# West Coast Haunters Convention



## WCHC (Dec 18, 2009)

For immediate release – Contact: Ed Roberts
[email protected]
503-378-3827

West Coast Haunters Convention dates and location revealed. Oregon School for the Deaf and the Nightmare Factory to host first annual haunted house convention and tradeshow May 20-23 2010

Salem Oregon (02/02/2010)… The Oregon School for the Deaf (OSD) is excited to announce that we will be holding our first Haunted House Convention in Salem, Oregon, May 20-23 2010. The significance of holding the West Coast Haunters Convention (WCHC) at OSD stems from the history of running a successful Haunted House business on campus for the past twenty-one years. The Nightmare Factory has been an influential part of the culture of OSD, allowing our students the experience of running a well-regarded, thriving business and providing an avenue for drama, set building, make-up, costume design and stage management experience. 

This event has become a tradition for many Oregonians to attend during Halloween week. Having seen the students grow in numerous ways from the haunted house business experience, we are ready to add the skills of attending and running a first-rate haunted house convention to their learning experience. 

The West Cost Haunters Convention, WCHC, is open to the general public on May 21st through the 23rd and will be attended by professional haunters, home haunters, schools, haunt enthusiasts and the general public from all over the West Coast.

All attendees will benefit from this networking and information exchange. The convention’s objectives are to share information and provide the opportunity to see the best products and creations from industry leading vendors, to experience hands-on demonstrations of techniques used in the best haunts and to learn from the masters of this craft. Workshop topics will include such classes as: acting, haunted house design, air brush make up, scenic design, robotics, haunt make up, haunted house do’s and don’ts and so much more. 

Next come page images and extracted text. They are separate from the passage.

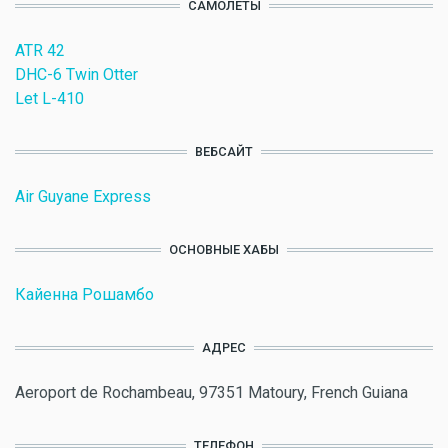
САМОЛЕТЫ
ATR 42
DHC-6 Twin Otter
Let L-410
ВЕБСАЙТ
Air Guyane Express
ОСНОВНЫЕ ХАБЫ
Кайенна Рошамбо
АДРЕС
Aeroport de Rochambeau, 97351 Matoury, French Guiana
ТЕЛЕФОН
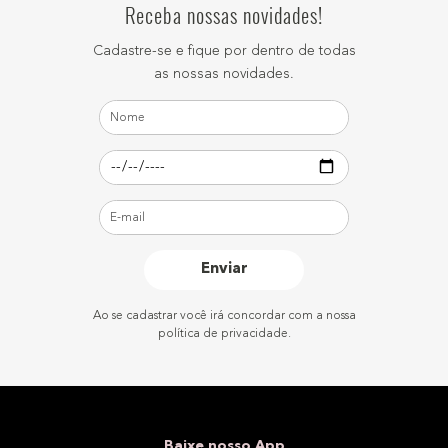
Receba nossas novidades!
Cadastre-se e fique por dentro de todas
as nossas novidades.
Enviar
Ao se cadastrar você irá concordar com a nossa
política de privacidade.
Baixe nosso App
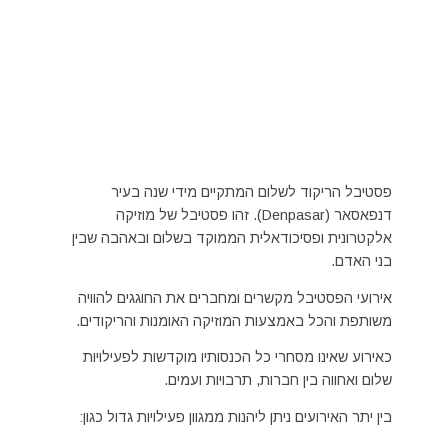
פסטיבל הריקוד לשלום המתקיים מידי שנה בעיר
דנפאסאר (Denpasar). זהו פסטיבל של מוזיקה
אלקטרונית ופסיכודאלית הממוקד בשלום ובאהבה שבין
בני האדם.
אירועי הפסטיבל מקשרים ומחברים את החוגגים להוויה
משותפת והכל באמצעות המוזיקה האומנות והריקודים.
כאירוע שאינו מסחרי כל הכנסותיו מוקדשות לפעילויות
שלום ואחווה בין חברות, תרבויות ועמים.
בין יתר האירועים ניתן ליהנות ממגוון פעילויות גדול כגון:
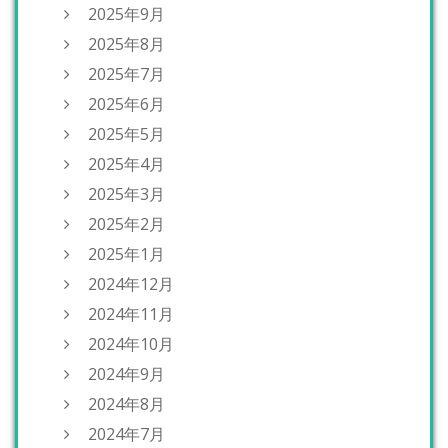
2025年9月
2025年8月
2025年7月
2025年6月
2025年5月
2025年4月
2025年3月
2025年2月
2025年1月
2024年12月
2024年11月
2024年10月
2024年9月
2024年8月
2024年7月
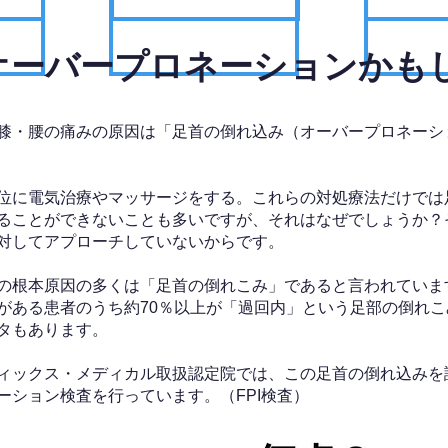
、オーバープロネーションかも
膝・腰の痛みの原因は「足首の倒れ込み（オーバープロネーシ
位に電気治療やマッサージをする。これらの対処療法だけでは
ることができないことも多いですが、それはなぜでしょうか？
対してアプローチしていないからです。
の根本原因の多くは「足首の倒れこみ」であると言われていま
がある患者のうち約70％以上が「過回内」という足部の倒れこ
タもあります。
ィックス・メディカル取扱認定院では、この足首の倒れ込みを
ーション検査を行っています。（FPI検査）​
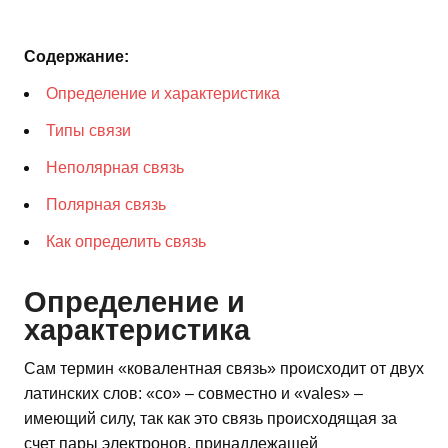
Содержание:
Определение и характеристика
Типы связи
Неполярная связь
Полярная связь
Как определить связь
Определение и
характеристика
Сам термин «ковалентная связь» происходит от двух
латинских слов: «со» – совместно и «vales» –
имеющий силу, так как это связь происходящая за
счет пары электронов, принадлежащей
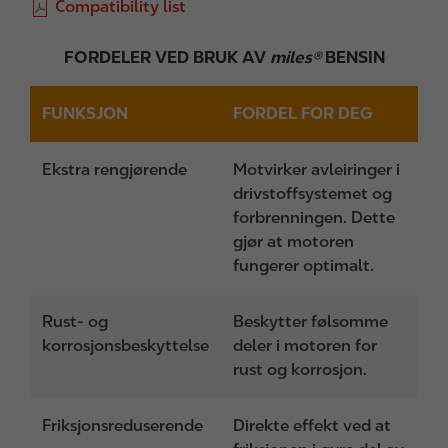
F
Compatibility list
i
l
FORDELER VED BRUK AV
miles®
BENSIN
e
FUNKSJON
FORDEL FOR DEG
Ekstra rengjørende
Motvirker avleiringer i
drivstoffsystemet og
forbrenningen. Dette
gjør at motoren
fungerer optimalt.
Rust- og
Beskytter følsomme
korrosjonsbeskyttelse
deler i motoren for
rust og korrosjon.
Friksjonsreduserende
Direkte effekt ved at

Another purpose of the WCHC is to help other schools for the Deaf learn how they too can set up and run a lucrative haunted house of their own. Special classes for deaf schools are being scheduled on the 20th as well as general haunt workshops on the remaining days. All workshops will be interpreted into American Sign Language (ASL), and interpreters will be available on the tradeshow floor.

Social events, a makeup completion, visits from numerous costumed characters and other events are in the planning stages for the WCHC attendees.

Contact the WCHC project manager Ed Roberts at OSD 503-378-3827 or through the WCHC web site at HOME

So as you can see, we are aiming to open the event to all haunters, pro, home haunters (where I got my start) and all lovers of Halloween!


----------



## savagehaunter (Aug 22, 2009)

I so want to go


----------



## Herman Secret (Oct 1, 2007)

Can't wait for this ! Would love to hear from any West coasters looking to go to this and meet up with ya's


----------



## Nyxy (Sep 17, 2005)

Well, If they ever update to say things are filling out, I'm going with SavageHaunter. We have been antsy over hearing any news since its only about an hour to an hour and a half drive south of us.


----------